### Work instructions
- A) From the post on why its writer is not a Republican, duplicate the part that opens with the words containing "A man of character" and closes with "under the law.".
- B) Answer these from the post on why its writer is not a Republican:
(i) Who posted up why he's still a Republican?
(ii) Which two men spoke at the 2000 Republican National Convention?
(iii) In which state did Dylan Glenn fail on three attempts to win a congressional seat?
- C) Write the next part of the post on why its writer is not a Republican, picking up after its final sentence.

### Document extract
○ ○ ○ ○

"Why am I not a Republican"
A man of character
A month or so ago Robert George posted up why he's still a Republican. Here's why I'm not.
There are many reasons, social justice, a belief in a measured, sane defense policy not cooked up in a think tank of chickenhawk lunatics, and equality under the law.
Besides, there's no future in it.
What do I mean? The Black Commentator explains:The fact remains that the GOP still avoids real dialogue with the best African-American Republicans. This list includes Paul Harris, Dylan Glenn and Nic Lott. All have participated in White House and GOP national events. For example, Lott and Harris both spoke at the 2000 Republican National Convention.
Paul Harris unmistakably has many of Obama’s qualities. A father of three, Harris is happily married. He is a conservative, Catholic and attends church regularly. In Virginia, Harris won landslide victories in 1997 and 2000, becoming the first black Republican elected to the House in more than a century. Harris then served for two years at the Department of Justice under John Ashcroft. Since returning to the private sector, the GOP has failed to utilize Harris’ polished political skills and experience for some greater cause.
Dylan Glenn is another black conservative that has been waiting in the wings. Despite support from Newt Gingrich and Colin Powell, Glenn has failed on three attempts to win a congressional seat in Georgia. Glenn served as a policy analyst in the White House Office of Domestic Policy during the presidency of George H.W. Bush. Glenn was also Special Assistant to President George W. Bush in the White House, during which time he was on the National Economic Council advising the President on economic and domestic policy concerns.

○ ○ ○ ○

### Record extracts

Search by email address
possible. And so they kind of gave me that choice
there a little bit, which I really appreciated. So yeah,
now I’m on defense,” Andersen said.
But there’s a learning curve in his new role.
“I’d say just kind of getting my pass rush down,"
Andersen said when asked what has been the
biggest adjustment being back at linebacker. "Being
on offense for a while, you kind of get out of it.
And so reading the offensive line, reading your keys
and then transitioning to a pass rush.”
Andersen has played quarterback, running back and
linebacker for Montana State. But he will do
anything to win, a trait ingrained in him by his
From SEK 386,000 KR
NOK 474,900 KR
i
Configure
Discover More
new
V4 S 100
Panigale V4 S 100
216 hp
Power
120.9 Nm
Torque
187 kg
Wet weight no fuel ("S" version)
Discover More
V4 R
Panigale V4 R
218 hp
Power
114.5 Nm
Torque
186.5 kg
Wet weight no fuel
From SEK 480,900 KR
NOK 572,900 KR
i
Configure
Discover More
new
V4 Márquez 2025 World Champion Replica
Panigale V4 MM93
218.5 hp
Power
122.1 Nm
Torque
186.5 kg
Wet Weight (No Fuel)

○ ○ ○ ○

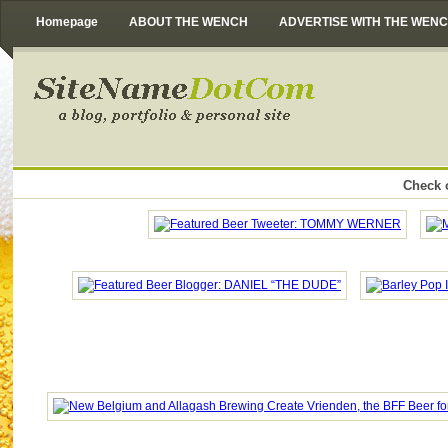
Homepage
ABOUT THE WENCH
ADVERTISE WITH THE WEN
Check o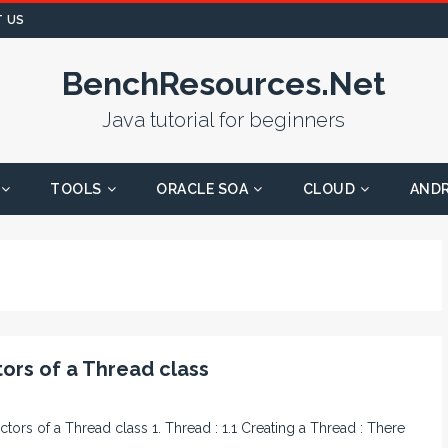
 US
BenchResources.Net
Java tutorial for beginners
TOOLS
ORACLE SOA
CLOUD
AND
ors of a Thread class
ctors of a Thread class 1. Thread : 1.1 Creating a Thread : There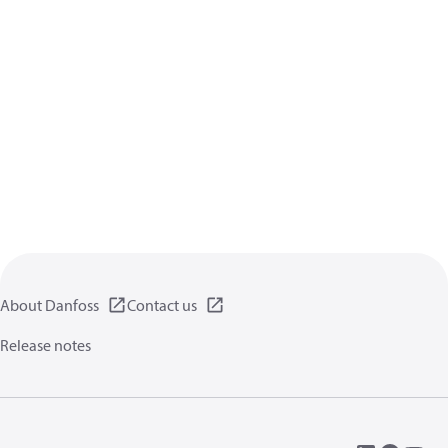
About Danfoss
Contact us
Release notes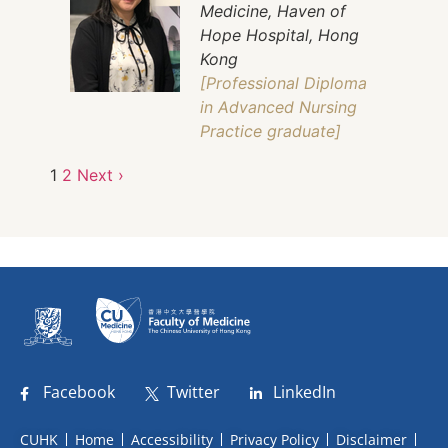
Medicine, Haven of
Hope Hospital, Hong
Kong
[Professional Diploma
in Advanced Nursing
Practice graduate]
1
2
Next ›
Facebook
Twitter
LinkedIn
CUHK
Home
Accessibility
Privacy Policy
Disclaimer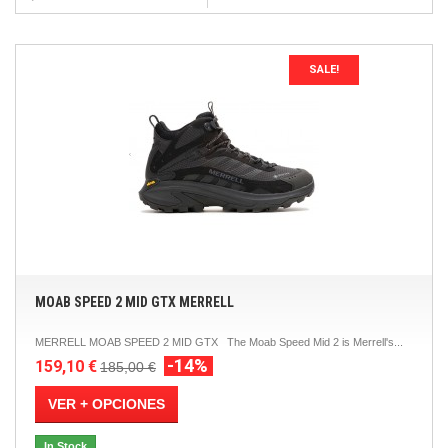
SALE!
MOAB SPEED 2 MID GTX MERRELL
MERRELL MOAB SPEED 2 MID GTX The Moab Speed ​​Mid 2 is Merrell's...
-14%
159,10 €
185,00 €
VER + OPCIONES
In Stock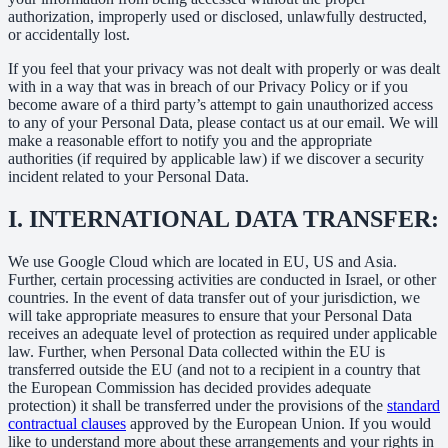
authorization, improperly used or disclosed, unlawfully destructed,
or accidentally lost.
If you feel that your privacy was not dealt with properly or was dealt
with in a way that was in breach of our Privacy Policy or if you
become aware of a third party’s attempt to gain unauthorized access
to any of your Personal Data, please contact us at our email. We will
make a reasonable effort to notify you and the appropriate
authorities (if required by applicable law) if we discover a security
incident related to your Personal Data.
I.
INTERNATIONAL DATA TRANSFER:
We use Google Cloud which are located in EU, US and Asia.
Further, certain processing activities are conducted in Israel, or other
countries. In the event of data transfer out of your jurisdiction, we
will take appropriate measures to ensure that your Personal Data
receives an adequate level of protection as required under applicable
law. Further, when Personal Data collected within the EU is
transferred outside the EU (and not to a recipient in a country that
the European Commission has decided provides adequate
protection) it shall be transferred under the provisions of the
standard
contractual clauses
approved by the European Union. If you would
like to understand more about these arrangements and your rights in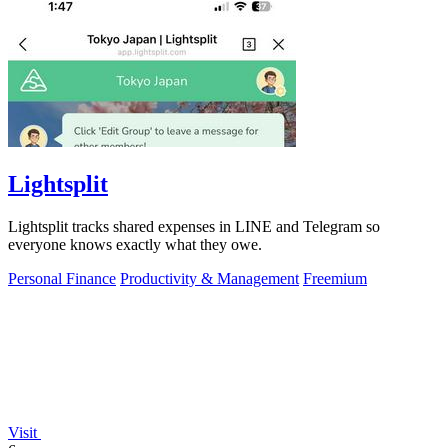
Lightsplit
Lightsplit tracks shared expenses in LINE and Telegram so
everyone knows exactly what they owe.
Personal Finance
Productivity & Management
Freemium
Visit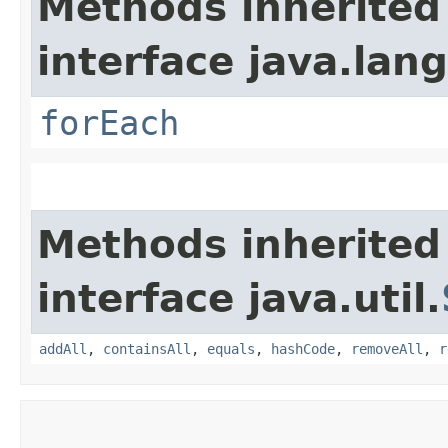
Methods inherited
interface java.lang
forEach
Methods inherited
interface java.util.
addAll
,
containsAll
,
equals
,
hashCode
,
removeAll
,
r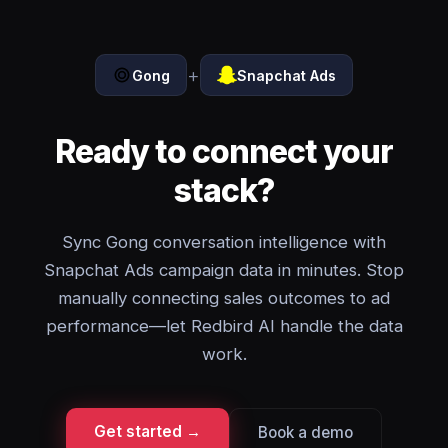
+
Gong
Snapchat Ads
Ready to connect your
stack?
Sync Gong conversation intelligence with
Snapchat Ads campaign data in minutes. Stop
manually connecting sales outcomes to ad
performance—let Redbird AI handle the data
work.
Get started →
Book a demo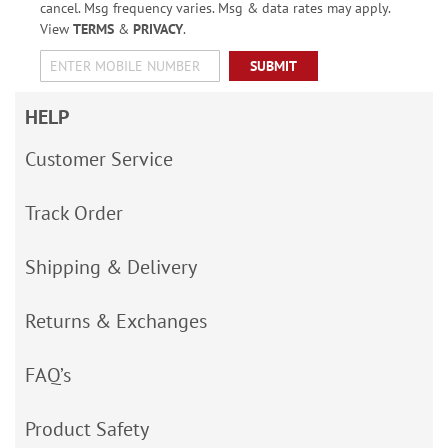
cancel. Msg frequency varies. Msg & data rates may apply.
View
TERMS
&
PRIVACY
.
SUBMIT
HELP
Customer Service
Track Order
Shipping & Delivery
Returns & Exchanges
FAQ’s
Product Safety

○ ○ ○ ○

### List of answers
- A)
A man of character
A month or so ago Robert George posted up why he's still a Republican. Here's why I'm not.
There are many reasons, social justice, a belief in a measured, sane defense policy not cooked up in a think tank of chickenhawk lunatics, and equality under the law.

- B)
(i) Robert George
(ii) Nic Lott and Paul Harris
(iii) Georgia

- C)
In addition to his strong White House experience, Glenn is founder of The Earth Conservation Corps, a White House initiative under President George H.W. Bush that provides opportunity to at-risk youth through environmental conservation work. The Earth Conservation is one of the rare programs that have successfully addressed the challenges of inner city youth, providing them a positive outlet to channel their energies.
Glenn was pulled from the White House to run the Georgia campaign of Sonny Purdue. After Purdue’s victory, Glenn was not given another major role in the party. Instead he was named Purdue’s Deputy Chief of Staff. From the president’s adviser to deputy chief of staff for a governor, the decline in Glenn’s position could not have been more dramatic. In effect, Glenn’s success was rewarded with a demotion, under the watchful eye of Ed Gillespie.
Yet, the Republican National Committee website insists they are “Grooming Black Candidates.” RNC Chairman Ken Mehlman suggests that Lynn Swann will run for Governor of Pennsylvania. Swann has not announced he will run yet, but has begun an unofficial campaign against Governor Ed Rendell. A New York Times article suggests that Republicans see Swann “as an underdog against Mr. Rendell.” It would seem like a replay of the Illinois senate race where Obama won a landslide victory against black Republican Alan Keyes. Black candidates like Swann and even Glenn cannot win without overwhelming Republican support. But former RNC Chairmen Marc Racicot and Ed Gillespie and now Mehlman are unwilling to support these candidates, especially when they need it most on the campaign trail.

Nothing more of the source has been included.